Depois o francês, na "Sarabande
com Partite", inspirada em Lully.
(A autoria, aliás, é disputada, mas
não importa. Errinhos, aqui e ali:
também não tem a menor importância.)
"Partite" é plural de "partita"; o
que os ingleses da época chamavam de "divisions" e, em português, se diz "variações". Freixo tocou sete das 16: o bastante para
mostrar como se toca música polifônica mantendo o interesse vivo em todas as vozes.
Tudo isso convergiu para a
"Toccata em Mi Menor", obra da
juventude de Bach, anterior a
1708, que já deixa mais do que claro de quem se trata. Todos os outros ficam imediatamente diminuídos -mas também justificados- por esse rio de música, que
absorve e carrega os afluentes para o incompreensível mar.
O Takahashi vibrava sob a sequência de acordes cheios de notas. A pequena sala da Pinacoteca
transformou-se, por alguns minutos, no próprio coração da Cravolândia.
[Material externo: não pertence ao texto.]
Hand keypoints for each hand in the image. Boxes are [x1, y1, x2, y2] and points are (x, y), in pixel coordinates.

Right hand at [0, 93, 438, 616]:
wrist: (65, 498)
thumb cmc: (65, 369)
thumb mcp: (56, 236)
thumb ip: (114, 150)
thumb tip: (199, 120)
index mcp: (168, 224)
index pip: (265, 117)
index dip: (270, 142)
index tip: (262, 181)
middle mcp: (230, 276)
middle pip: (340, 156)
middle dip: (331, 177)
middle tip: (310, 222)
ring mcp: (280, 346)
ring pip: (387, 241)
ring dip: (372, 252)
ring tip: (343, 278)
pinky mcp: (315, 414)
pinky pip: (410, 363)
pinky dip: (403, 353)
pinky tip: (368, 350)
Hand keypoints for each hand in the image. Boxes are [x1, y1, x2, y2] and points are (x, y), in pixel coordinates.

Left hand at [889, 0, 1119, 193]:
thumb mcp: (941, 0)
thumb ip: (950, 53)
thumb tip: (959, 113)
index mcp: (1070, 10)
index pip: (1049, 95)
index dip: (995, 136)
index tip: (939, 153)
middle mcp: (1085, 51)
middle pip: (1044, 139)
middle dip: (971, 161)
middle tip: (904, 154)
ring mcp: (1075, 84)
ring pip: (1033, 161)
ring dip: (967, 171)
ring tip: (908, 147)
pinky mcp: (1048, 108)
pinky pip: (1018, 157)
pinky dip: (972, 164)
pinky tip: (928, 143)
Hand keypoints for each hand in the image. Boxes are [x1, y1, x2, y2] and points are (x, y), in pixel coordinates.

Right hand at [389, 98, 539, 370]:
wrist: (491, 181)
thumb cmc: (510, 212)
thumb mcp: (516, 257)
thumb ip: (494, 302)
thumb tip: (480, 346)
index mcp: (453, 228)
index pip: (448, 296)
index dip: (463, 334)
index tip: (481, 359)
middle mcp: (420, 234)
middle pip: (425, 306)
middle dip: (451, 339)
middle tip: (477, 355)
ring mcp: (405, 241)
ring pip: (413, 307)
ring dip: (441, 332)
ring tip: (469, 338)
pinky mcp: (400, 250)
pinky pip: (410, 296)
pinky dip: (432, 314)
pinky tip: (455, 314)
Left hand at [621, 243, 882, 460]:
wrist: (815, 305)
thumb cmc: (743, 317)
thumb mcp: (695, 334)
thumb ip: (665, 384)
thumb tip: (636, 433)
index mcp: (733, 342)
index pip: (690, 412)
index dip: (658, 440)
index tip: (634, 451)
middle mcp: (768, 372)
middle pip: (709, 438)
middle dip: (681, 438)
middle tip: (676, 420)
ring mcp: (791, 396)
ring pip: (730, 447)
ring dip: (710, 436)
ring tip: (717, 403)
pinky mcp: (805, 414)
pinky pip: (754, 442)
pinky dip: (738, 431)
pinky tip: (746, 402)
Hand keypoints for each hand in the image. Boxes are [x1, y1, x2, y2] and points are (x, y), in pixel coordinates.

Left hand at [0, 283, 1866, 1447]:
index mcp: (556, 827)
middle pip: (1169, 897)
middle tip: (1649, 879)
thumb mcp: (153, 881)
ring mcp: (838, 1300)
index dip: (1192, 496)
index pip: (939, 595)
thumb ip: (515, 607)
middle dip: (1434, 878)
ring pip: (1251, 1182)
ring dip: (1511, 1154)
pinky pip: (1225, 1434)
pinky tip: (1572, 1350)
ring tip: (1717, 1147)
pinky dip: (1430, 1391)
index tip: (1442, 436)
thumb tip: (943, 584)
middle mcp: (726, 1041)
E Elisa Freixo tão calma, com
uma tranquilidade que só quem já
esteve em Mariana pode começar
a entender.
(Em tempo: acaba de sair, pela
Paulus, um CD com Freixo interpretando Bach, Böhm e outros
alemães no órgão Arp Schnitger
de Minas, e compositores espanhóis e portugueses no Schnitger
de Faro, Portugal.)
Fazer música, para ela, não parece diferente de qualquer outra
atividade, acessível a qualquer um
de nós.
E no entanto, com toda sua discrição, com toda sua modéstia, ela
segue sendo uma das maiores artistas do Brasil.